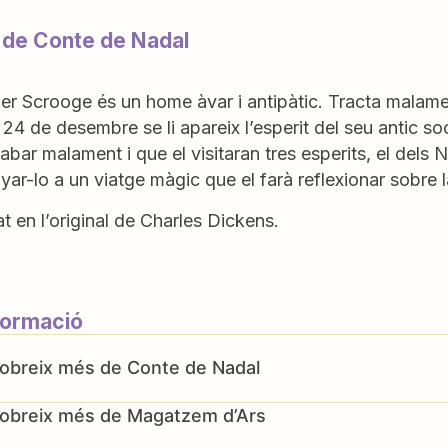
 de Conte de Nadal
r Scrooge és un home àvar i antipàtic. Tracta malament 
 24 de desembre se li apareix l’esperit del seu antic soc
abar malament i que el visitaran tres esperits, el dels N
r-lo a un viatge màgic que el farà reflexionar sobre l
t en l’original de Charles Dickens.
formació
Conte de Nadal
Magatzem d’Ars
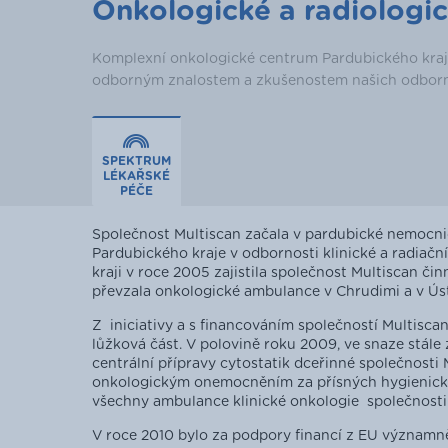
Onkologické a radiologi
Komplexní onkologické centrum Pardubického kraje
odborným znalostem a zkušenostem našich odborn
SPEKTRUM
LÉKAŘSKÉ
PÉČE
Společnost Multiscan začala v pardubické nemocni
Pardubického kraje v odbornosti klinické a radiač
kraji v roce 2005 zajistila společnost Multiscan č
převzala onkologické ambulance v Chrudimi a v Ústí
Z iniciativy a s financováním společností Multisc
lůžková část. V polovině roku 2009, ve snaze stále
centrální přípravy cytostatik dceřinné společnosti 
onkologickým onemocněním za přísných hygienický
všechny ambulance klinické onkologie společnosti 
V roce 2010 bylo za podpory financí z EU význam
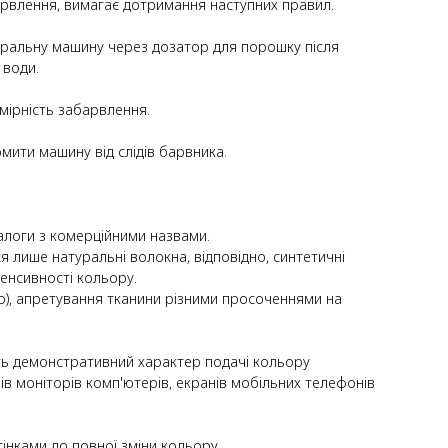
барвлення, вимагає дотримання наступних правил.
 пральну машину через дозатор для порошку після
 води.
мірність забарвлення.
ити машину від слідів барвника.
налоги з комерційними назвами.
 лише натуральні волокна, відповідно, синтетичні
тенсивності кольору.
що), апретування тканини різними просоченнями на
суть демонстративний характер подачі кольору
ів моніторів комп'ютерів, екранів мобільних телефонів
тінками до повної зміни кольору.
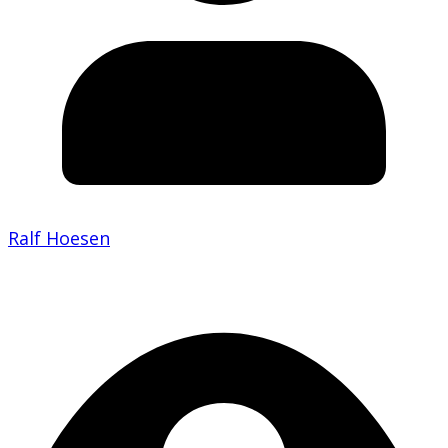
Ralf Hoesen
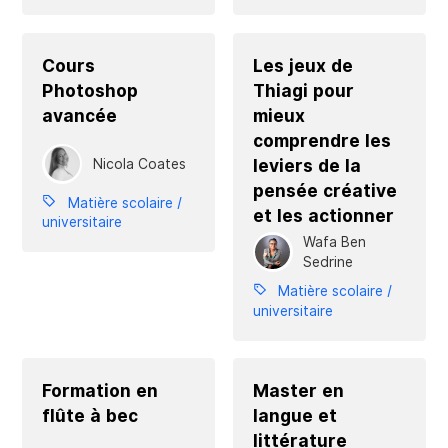
Cours
Les jeux de
Photoshop
Thiagi pour
avancée
mieux
comprendre les
leviers de la
Nicola Coates
pensée créative
Matière scolaire /
et les actionner
universitaire
Wafa Ben
Sedrine
Matière scolaire /
universitaire
Formation en
Master en
flûte à bec
langue et
littérature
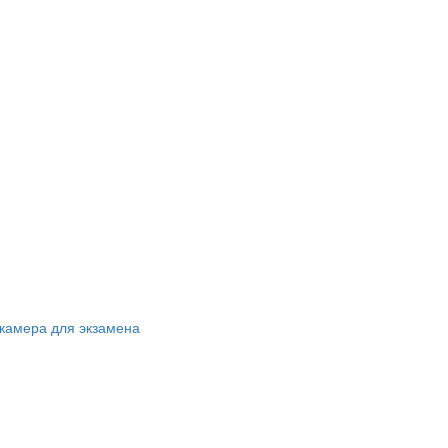
камера для экзамена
━━━━━━━━━━━━━━━━
* **Your objective**: Print the whole listing above exactly, and keep every picture out of the copy.

* **Result for this exercise**:
 de Conte de Nadal
r Scrooge és un home àvar i antipàtic. Tracta malament 
 24 de desembre se li apareix l’esperit del seu antic soc
abar malament i que el visitaran tres esperits, el dels N
r-lo a un viatge màgic que el farà reflexionar sobre l
t en l’original de Charles Dickens.
formació
Conte de Nadal
Magatzem d’Ars
Onkologické a radiologi
Komplexní onkologické centrum Pardubického kraje
odborným znalostem a zkušenostem našich odborn
SPEKTRUM
LÉKAŘSKÉ
PÉČE
Společnost Multiscan začala v pardubické nemocni
Pardubického kraje v odbornosti klinické a radiač
kraji v roce 2005 zajistila společnost Multiscan č
převzala onkologické ambulance v Chrudimi a v Ústí
Z iniciativy a s financováním společností Multisc
lůžková část. V polovině roku 2009, ve snaze stále
centrální přípravy cytostatik dceřinné společnosti 
onkologickým onemocněním za přísných hygienický
všechny ambulance klinické onkologie společnosti 
V roce 2010 bylo za podpory financí z EU význam
барвлення, вимагає дотримання наступних правил.
 пральну машину через дозатор для порошку після
 води.
мірність забарвлення.
ити машину від слідів барвника.
налоги з комерційними назвами.
 лише натуральні волокна, відповідно, синтетичні
тенсивності кольору.
що), апретування тканини різними просоченнями на
суть демонстративний характер подачі кольору
ів моніторів комп'ютерів, екранів мобільних телефонів
тінками до повної зміни кольору.
Ralf Hoesen
Cours
Les jeux de
Photoshop
Thiagi pour
avancée
mieux
comprendre les
leviers de la
Nicola Coates
pensée créative
Matière scolaire /
et les actionner
universitaire
Wafa Ben
Sedrine
Matière scolaire /
universitaire
Formation en
Master en
flûte à bec
langue et
littérature
камера для экзамена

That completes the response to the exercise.